Iron.io, a cloud-based message queue platform, has used the Manifold Marketplace-as-a-Service to create a collection of services that is much easier to manage than the marketplaces on the various cloud platforms. "On other platforms, the steps needed to complete simple listings become convoluted and frustrating," said Dylan Stamat, CEO at Iron.io.
Multi-cloud federation is an important characteristic to give enterprises more flexibility in how they deploy SaaS functionality that spans multiple clouds. Jim Kobielus, lead analyst for application development at Wikibon, said service marketplaces such as Manifold's are essential to build, deploy and manage the next generation of apps that crosses SaaS providers' own offerings.
Kobielus sees value in how Marketplace-as-a-Service enables developers to mix and match services from various SaaS providers. Manifold allows for unified discovery, purchases, combinations, integration and billing for services sourced from various cloud providers. "It deeply integrates with developers' existing DevOps workflows and enables seamless multi-cloud service federation," Kobielus said.
He believes the primary competition for these kinds of third-party MaaS offerings is from the major cloud providers, such as AWS, Microsoft Azure and Google Cloud Platform. These providers rely on their own extensive service portfolios and partner ecosystems to populate their respective marketplaces and to provide a unified environment for developers to discover, acquire, build, deploy, and manage cloud app services.
These tier 1 cloud providers have the ability to sustain substantial marketplaces, including service catalogs, under one roof. Third-party MaaS offerings will need to address these management structure issues.
Increase the value of smaller clouds
Ovum analyst Roy Illsley said the key value proposition for MaaS offerings lies in how they can increase the value of tier 2 and 3 cloud providers because they allow developers to see a multi-cloud view of different services. The big cloud providers invested heavily to build their marketplaces and have hundreds of independent software vendors (ISVs) and partners with thousands of products.
Smaller cloud providers lack this ability. "MaaS is a quick and easy way for cloud providers to offer a marketplace," Illsley said.

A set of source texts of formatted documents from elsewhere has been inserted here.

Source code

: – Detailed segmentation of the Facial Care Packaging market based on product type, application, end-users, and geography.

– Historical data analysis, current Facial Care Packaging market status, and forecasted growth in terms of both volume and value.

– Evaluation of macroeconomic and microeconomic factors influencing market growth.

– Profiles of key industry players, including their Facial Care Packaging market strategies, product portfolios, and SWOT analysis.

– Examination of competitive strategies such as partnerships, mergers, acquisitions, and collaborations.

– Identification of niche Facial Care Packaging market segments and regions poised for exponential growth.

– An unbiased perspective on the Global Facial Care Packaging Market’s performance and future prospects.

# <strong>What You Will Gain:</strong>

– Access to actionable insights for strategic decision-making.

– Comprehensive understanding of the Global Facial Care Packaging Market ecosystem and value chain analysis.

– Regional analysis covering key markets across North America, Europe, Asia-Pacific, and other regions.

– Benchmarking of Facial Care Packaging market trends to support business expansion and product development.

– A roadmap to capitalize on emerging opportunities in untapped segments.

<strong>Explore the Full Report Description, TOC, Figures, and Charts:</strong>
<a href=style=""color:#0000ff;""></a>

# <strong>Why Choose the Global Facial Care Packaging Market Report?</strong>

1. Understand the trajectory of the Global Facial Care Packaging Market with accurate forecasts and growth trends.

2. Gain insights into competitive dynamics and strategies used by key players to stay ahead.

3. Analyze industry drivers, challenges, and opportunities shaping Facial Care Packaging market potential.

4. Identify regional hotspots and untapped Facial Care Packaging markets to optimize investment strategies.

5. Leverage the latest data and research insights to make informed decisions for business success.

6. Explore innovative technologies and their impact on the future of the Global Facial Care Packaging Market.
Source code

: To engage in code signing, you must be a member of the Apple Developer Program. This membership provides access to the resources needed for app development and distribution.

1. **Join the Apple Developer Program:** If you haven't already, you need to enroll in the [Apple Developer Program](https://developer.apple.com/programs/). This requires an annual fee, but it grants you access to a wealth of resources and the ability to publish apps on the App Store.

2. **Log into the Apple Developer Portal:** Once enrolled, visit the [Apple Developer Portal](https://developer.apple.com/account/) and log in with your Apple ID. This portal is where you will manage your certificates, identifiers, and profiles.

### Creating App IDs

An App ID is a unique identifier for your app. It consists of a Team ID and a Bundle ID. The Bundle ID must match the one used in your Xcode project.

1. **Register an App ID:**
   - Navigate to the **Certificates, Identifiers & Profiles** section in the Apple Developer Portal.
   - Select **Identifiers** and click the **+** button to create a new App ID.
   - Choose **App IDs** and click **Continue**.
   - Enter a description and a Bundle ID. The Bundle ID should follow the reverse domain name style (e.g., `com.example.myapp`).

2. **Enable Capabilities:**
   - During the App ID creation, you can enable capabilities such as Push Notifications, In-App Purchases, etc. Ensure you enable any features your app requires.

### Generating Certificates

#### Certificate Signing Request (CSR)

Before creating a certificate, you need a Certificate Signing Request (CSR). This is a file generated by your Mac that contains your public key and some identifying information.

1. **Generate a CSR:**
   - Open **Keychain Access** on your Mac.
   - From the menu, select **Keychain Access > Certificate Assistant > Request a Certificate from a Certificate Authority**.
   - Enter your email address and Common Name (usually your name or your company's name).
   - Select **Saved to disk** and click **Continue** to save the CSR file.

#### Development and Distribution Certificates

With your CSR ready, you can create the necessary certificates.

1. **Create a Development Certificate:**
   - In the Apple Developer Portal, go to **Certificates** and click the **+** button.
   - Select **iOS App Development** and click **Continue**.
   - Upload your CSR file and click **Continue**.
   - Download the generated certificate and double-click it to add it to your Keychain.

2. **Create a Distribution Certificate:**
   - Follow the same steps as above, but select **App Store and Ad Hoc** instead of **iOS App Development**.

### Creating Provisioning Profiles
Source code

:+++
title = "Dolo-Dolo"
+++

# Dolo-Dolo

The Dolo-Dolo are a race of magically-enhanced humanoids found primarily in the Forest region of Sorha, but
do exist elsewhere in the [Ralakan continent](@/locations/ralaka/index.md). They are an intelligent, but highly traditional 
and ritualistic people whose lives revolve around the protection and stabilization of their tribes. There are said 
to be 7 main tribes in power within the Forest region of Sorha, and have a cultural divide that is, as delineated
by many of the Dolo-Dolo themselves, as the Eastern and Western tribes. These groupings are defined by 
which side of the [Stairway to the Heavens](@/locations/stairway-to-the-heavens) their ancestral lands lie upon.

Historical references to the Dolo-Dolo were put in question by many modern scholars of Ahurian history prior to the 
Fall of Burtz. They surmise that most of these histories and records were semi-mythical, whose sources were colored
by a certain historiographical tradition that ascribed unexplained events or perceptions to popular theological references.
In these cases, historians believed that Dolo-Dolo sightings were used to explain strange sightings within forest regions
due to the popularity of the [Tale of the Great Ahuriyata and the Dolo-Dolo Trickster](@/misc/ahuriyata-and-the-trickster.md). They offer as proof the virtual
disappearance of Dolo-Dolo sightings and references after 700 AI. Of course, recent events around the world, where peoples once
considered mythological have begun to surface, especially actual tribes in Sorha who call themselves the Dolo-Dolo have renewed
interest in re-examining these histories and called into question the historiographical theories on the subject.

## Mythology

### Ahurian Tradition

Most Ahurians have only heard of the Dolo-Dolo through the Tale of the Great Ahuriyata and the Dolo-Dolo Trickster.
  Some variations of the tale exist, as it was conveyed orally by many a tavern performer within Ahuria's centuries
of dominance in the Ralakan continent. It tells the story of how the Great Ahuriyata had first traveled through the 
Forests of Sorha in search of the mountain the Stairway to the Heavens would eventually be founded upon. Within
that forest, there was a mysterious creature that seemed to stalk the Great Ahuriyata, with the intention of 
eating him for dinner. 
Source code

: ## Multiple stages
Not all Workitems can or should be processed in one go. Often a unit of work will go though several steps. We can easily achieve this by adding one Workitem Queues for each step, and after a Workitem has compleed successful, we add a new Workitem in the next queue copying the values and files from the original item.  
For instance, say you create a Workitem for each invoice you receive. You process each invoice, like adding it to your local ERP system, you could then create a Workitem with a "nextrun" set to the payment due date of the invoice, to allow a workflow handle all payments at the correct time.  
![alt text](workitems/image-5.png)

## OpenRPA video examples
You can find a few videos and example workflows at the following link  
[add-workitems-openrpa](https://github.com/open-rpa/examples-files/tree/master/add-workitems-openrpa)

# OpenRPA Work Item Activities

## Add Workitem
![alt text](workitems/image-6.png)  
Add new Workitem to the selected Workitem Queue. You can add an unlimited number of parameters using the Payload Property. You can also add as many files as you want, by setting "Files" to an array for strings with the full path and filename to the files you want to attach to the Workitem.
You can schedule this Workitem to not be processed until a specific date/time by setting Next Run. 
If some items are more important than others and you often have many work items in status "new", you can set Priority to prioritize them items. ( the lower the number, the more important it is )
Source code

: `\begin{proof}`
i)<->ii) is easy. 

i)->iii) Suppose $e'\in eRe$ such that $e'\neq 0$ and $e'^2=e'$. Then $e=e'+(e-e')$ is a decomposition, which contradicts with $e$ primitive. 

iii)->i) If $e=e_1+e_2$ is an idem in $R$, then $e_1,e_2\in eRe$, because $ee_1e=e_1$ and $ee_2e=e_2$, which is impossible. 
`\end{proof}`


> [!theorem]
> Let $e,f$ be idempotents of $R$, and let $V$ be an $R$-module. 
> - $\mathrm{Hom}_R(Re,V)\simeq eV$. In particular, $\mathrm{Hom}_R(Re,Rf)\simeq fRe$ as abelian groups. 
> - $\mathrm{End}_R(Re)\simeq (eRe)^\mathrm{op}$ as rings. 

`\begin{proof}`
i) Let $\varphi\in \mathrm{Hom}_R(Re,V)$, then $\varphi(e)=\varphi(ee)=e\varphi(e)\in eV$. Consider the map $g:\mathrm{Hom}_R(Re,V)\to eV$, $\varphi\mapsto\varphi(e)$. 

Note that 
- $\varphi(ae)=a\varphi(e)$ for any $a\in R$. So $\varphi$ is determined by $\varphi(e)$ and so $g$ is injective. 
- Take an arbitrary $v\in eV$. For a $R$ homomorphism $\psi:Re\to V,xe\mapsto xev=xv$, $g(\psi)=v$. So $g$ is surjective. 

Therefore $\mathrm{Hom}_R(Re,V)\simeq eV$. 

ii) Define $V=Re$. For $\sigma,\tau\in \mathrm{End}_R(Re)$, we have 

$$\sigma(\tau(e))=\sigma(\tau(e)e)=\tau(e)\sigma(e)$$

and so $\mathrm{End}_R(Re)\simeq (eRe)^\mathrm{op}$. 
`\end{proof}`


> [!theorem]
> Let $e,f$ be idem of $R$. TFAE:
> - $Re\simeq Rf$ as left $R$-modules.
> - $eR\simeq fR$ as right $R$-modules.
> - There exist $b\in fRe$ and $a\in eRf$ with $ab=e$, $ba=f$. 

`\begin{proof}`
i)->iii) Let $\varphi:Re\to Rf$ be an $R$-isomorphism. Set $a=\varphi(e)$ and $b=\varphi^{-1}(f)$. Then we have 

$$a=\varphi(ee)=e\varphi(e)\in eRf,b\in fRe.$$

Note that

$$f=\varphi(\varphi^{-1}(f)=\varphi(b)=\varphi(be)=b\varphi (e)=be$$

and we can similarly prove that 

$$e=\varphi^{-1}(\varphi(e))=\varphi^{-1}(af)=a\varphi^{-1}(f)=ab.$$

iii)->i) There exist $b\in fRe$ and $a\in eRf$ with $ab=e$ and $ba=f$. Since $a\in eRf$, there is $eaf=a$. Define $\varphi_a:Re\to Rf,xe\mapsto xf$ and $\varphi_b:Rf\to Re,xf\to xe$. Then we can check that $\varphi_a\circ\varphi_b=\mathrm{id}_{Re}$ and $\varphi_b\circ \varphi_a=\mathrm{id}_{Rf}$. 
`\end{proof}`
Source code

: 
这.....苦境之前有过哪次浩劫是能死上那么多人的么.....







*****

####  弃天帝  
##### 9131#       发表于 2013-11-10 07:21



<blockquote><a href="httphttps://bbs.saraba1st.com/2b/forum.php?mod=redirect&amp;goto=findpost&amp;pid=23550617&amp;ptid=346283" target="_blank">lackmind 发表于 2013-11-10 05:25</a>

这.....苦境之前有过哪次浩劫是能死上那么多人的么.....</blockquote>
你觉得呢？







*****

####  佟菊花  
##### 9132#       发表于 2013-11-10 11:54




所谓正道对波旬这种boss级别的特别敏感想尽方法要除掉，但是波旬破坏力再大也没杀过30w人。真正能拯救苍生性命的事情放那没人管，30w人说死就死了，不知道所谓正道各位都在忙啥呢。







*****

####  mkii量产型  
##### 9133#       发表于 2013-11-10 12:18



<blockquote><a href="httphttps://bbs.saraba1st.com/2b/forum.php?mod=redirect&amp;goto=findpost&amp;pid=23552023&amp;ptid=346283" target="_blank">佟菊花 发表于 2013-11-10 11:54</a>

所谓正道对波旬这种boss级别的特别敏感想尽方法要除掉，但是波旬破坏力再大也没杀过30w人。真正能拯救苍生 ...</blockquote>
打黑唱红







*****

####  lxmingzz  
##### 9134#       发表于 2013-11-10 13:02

He believes that marketplaces have two main issues to resolve going forward. First, cloud providers and SaaS providers need to figure out how to organize them and make sure they're targeted at the correct audiences -- such as developers or line of business experts. Second, as a MaaS provider grows in size and coverage, it becomes more difficult to manage the quality of the services offered. If marketplace providers make the entry process too complex and onerous, ISVs will move to a competitor. But, if the bar is too low, then quality -- and the reputation of the cloud provider -- could suffer.